Similarly the evidence of Easter’s possession of the crack was adequate to establish that Easter was guilty on the count charging possession with intent to distribute crack. For the government to prove that Easter was guilty on that count it was required to establish that Easter knowingly possessed or constructively possessed the crack cocaine and did so with the intent to distribute it. Here Easter was intimately involved in the crack transaction and was attempting to purchase crack from the informant. Though Jamel Easter had physical possession of the crack that he brought to the purchase and discarded during his flight, the evidence supported the conclusion that the passengers in the automobile were cooperating in a crack business. Consequently it was reasonable for the jury to infer that the passengers, including Easter, had dominion and control constructively through the other conspirators over the crack that they already had acquired and was part of their inventory. See United States v. Martorano, 709 F.2d 863, 866 (3d Cir.1983). Thus, the evidence supported the possession charge against Easter.

With respect to constructive possession we point out that the District Court instructed the jury that:

If an individual has the ability to exercise substantial control over an object that he does not have in his physical custody, then he is in possession of that item. An example of this from every day experience would be a person’s possessions [sic] of items which he keeps in a safety deposit box in his bank.
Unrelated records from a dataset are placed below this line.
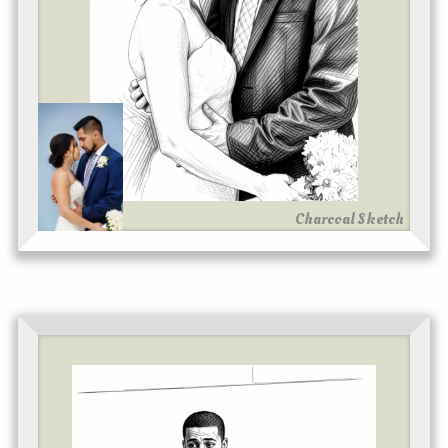
Charcoal Sketch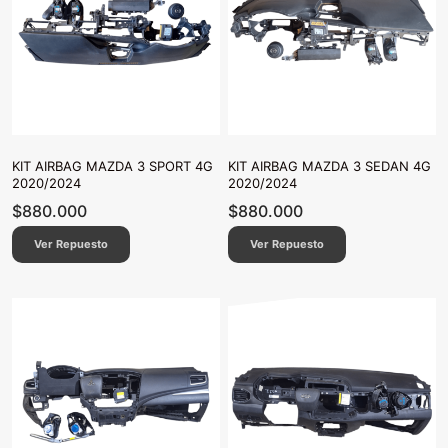
KIT AIRBAG MAZDA 3 SPORT 4G
KIT AIRBAG MAZDA 3 SEDAN 4G
2020/2024
2020/2024
$
880.000
$
880.000
Ver Repuesto
Ver Repuesto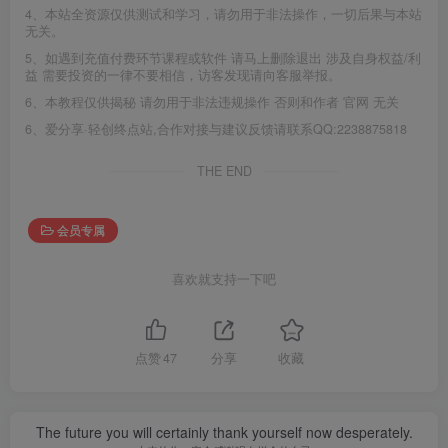
4、本站全资源仅供测试和学习，请勿用于非法操作，一切后果与本站
无关。
5、如遇到充值付费环节课程或软件 请马上删除退出 涉及自身权益/利
益 需要投资的一律不要相信，访客发现请向客服举报。
6、本教程仅供揭秘 请勿用于非法违规操作 否则和作者 官网 无关
6、爱分享·轻创终点站,合作对接与建议反馈请联系QQ:2238875818
THE END
会员专属
喜欢就支持一下吧
点赞
47
分享
收藏
The future you will certainly thank yourself now desperately.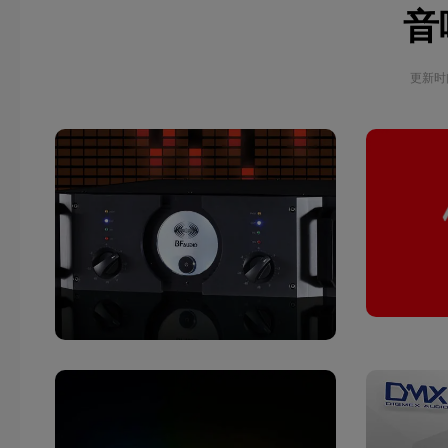
音
更新时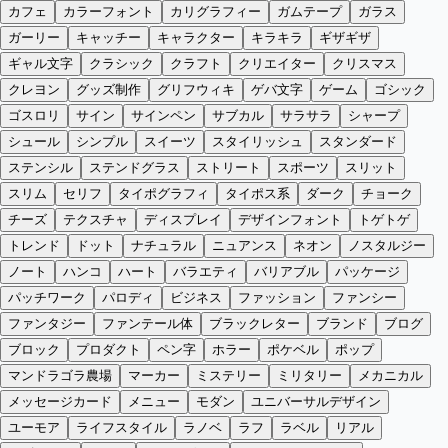
カフェ
カラーフォント
カリグラフィー
ガムテープ
ガラス
ガーリー
キャッチー
キャラクター
キラキラ
ギザギザ
ギャル文字
クラシック
クラフト
クリエイター
クリスマス
クレヨン
グッズ制作
グリフウィキ
ゲバ文字
ゲーム
ゴシック
ゴスロリ
サイン
サインペン
サブカル
サラサラ
シャープ
シュール
シンプル
スイーツ
スタイリッシュ
スタンダード
ステンシル
ステンドグラス
ストリート
スポーツ
スリット
スリム
セリフ
タイポグラフィ
タイポス系
ダーク
チョーク
チーズ
テクスチャ
ディスプレイ
デザインフォント
トゲトゲ
トレンド
ドット
ナチュラル
ニュアンス
ネオン
ノスタルジー
ノート
ハンコ
ハート
バラエティ
バリアブル
パッケージ
パッチワーク
パロディ
ビジネス
ファッション
ファンシー
ファンタジー
ファンテール体
ブラックレター
ブランド
ブログ
ブロック
プロダクト
ペン字
ホラー
ポケベル
ポップ
マンドラゴラ農場
マーカー
ミステリー
ミリタリー
メカニカル
メッセージカード
メニュー
モダン
ユニバーサルデザイン
ユーモア
ライフスタイル
ラノベ
ラフ
ラベル
リアル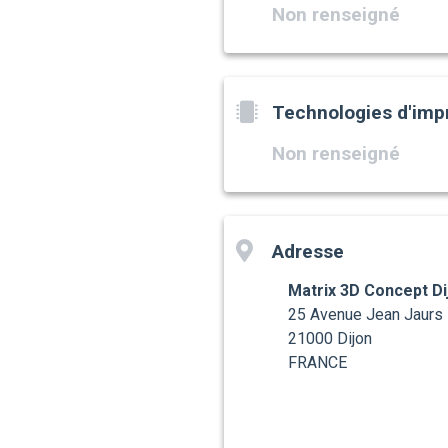
Non renseigné
Technologies d'imp
Non renseigné
Adresse
Matrix 3D Concept Di
25 Avenue Jean Jaurs
21000 Dijon
FRANCE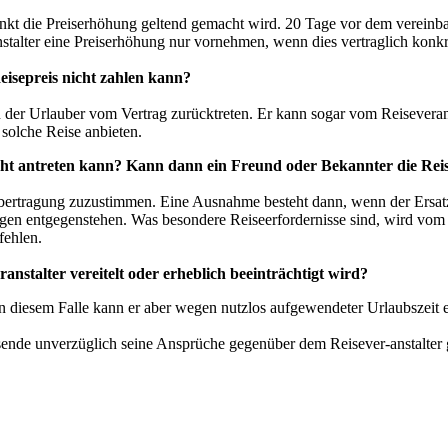
nkt die Preiserhöhung geltend gemacht wird. 20 Tage vor dem vereinba
talter eine Preiserhöhung nur vornehmen, wenn dies vertraglich konkr
isepreis nicht zahlen kann?
 der Urlauber vom Vertrag zurücktreten. Er kann sogar vom Reiseveran
 solche Reise anbieten.
nicht antreten kann? Kann dann ein Freund oder Bekannter die Re
agsübertragung zuzustimmen. Eine Ausnahme besteht dann, wenn der Ersa
en entgegenstehen. Was besondere Reiseerfordernisse sind, wird vom Ge
fehlen.
stalter vereitelt oder erheblich beeinträchtigt wird?
 In diesem Falle kann er aber wegen nutzlos aufgewendeter Urlaubszei
sende unverzüglich seine Ansprüche gegenüber dem Reisever-anstalter 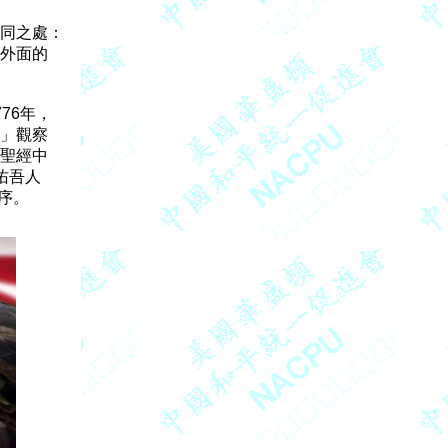
同之處：

外面的

6年，

」觀察

聖經中

佑吾人
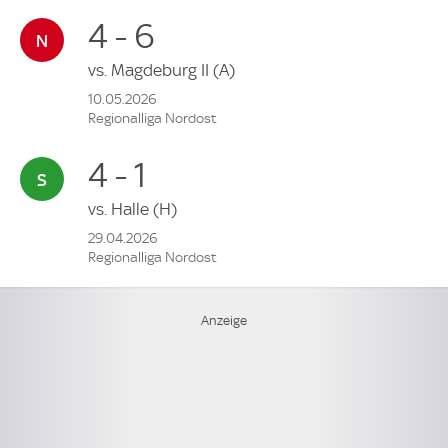
4 - 6
vs.
Magdeburg II
(A)
10.05.2026
Regionalliga Nordost
4 - 1
vs.
Halle
(H)
29.04.2026
Regionalliga Nordost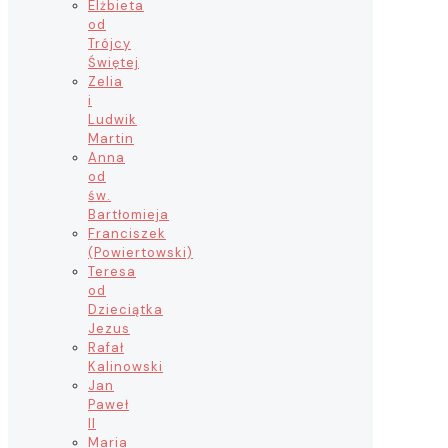
Elżbieta
od
Trójcy
Świętej
Zelia
i
Ludwik
Martin
Anna
od
św.
Bartłomieja
Franciszek
(Powiertowski)
Teresa
od
Dzieciątka
Jezus
Rafał
Kalinowski
Jan
Paweł
II
Maria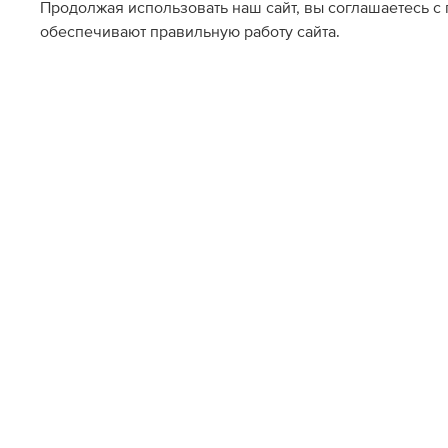
Продолжая использовать наш сайт, вы соглашаетесь с
обеспечивают правильную работу сайта.
Наличие в магазинах
Метрополис
Галерея Спб
US8
US4
US4.5
US5
US4
US4.5
US5
US5.5
US7
US9
US10
US7
US7.5
US8.5
US10.5
US6
US11
US10
US10.5
US11.
О НАС
ПОМОЩЬ ПОКУПАТЕЛ
Магазины - KIXBOX
Доставка и оплата
Контакты
Условия возврата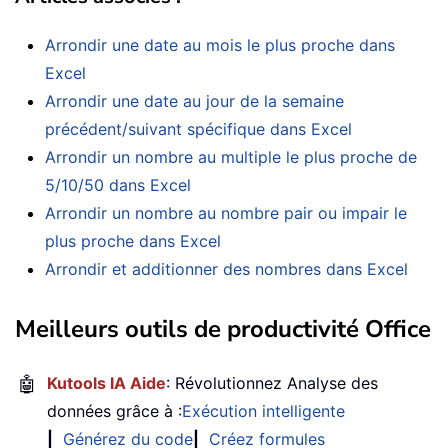
Arrondir une date au mois le plus proche dans
Excel
Arrondir une date au jour de la semaine
précédent/suivant spécifique dans Excel
Arrondir un nombre au multiple le plus proche de
5/10/50 dans Excel
Arrondir un nombre au nombre pair ou impair le
plus proche dans Excel
Arrondir et additionner des nombres dans Excel
Meilleurs outils de productivité Office
🤖
Kutools IA Aide
: Révolutionnez Analyse des
données grâce à :
Exécution intelligente
|
Générez du code
|
Créez formules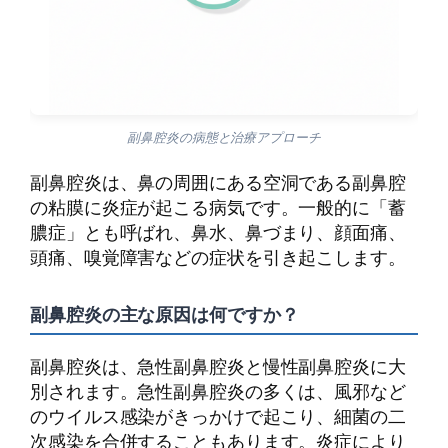
副鼻腔炎の病態と治療アプローチ
副鼻腔炎は、鼻の周囲にある空洞である副鼻腔
の粘膜に炎症が起こる病気です。一般的に「蓄
膿症」とも呼ばれ、鼻水、鼻づまり、顔面痛、
頭痛、嗅覚障害などの症状を引き起こします。
副鼻腔炎の主な原因は何ですか？
副鼻腔炎は、急性副鼻腔炎と慢性副鼻腔炎に大
別されます。急性副鼻腔炎の多くは、風邪など
のウイルス感染がきっかけで起こり、細菌の二
次感染を合併することもあります。炎症により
Although the person does not have physical custody of these items, he exercises *254substantial control over them, so he has what is known as constructive possession of them.

App. at 544-45. Accordingly, the jury was free to consider the constructive possession theory of the possession with intent to distribute charge, and, as we explained in Martorano, could predicate a conclusion that Easter constructively possessed the crack based on the ample circumstantial evidence against him. See 709 F.2d at 866.

For the foregoing reasons the judgment of conviction and sentence entered April 1, 2009, will be affirmed.